Prima d’aprire la cartelletta con le foto, l’avvocato Pinchas Zeltzer le chiese se volesse un dottore di fianco. Ilana Romano rispose di no. Aspettava da vent’anni quelle immagini di suo marito. Anche se non se le aspettava così: «Fu dolorosissimo. Fino a quel giorno, avevo avuto di Yossef il ricordo d’un giovane uomo con un grande sorriso e le fossette. In quel momento, si cancellò tutto lo Yossi che conoscevo». Accadde nel 1992, lo rivela ora il New York Times: il governo tedesco ha declassificato gli scatti terrificanti, «non pubblicabili», di ciò che i palestinesi di Settembre Nero fecero agli undici atleti israeliani presi in ostaggio alle Olimpiadi di Monaco 1972. I peggiori riguardano proprio Yossi Romano, il sollevatore di pesi che aveva provato a ribellarsi. Violentato, evirato, lasciato agonizzare davanti ai compagni di squadra. Ai quali peraltro, prima di morire, non furono risparmiate le torture: carbonizzati nel blitz per liberarli, avevano tutti le ossa spezzate.

È tutta un’altra storia: i fedayn dell’Olp hanno sempre sostenuto di non aver voluto uccidere, «gli ostaggi morirono quando la polizia ci attaccò». Le foto delle sevizie confermano invece quel che andava dicendo la vedova Romano: «Erano venuti alle Olimpiadi per colpire duro.
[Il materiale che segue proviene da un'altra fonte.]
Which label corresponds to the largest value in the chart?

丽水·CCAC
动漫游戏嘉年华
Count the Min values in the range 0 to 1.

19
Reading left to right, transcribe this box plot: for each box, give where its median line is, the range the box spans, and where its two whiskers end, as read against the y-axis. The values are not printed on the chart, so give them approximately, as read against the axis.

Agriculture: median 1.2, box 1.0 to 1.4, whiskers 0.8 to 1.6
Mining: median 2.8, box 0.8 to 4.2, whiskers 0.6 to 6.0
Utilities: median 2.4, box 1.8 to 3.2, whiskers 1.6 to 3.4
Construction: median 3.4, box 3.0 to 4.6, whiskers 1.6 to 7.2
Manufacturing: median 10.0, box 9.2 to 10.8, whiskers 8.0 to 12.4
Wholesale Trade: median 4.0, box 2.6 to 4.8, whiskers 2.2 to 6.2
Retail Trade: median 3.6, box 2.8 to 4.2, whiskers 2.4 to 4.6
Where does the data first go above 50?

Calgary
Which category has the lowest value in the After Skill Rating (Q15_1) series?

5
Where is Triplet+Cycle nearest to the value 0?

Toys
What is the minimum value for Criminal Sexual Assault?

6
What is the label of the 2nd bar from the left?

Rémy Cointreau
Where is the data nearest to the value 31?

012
Per uccidere». 69 anni, padre pistoiese e madre libica, Ilana s’è rifatta una vita ma non s’è mai fatta una ragione di quei morti. Di come morirono. Nelle sue azioni legali contro le autorità tedesche, quando esigeva trasparenza, s’era regolarmente sentita rispondere che non esistevano documenti riservati.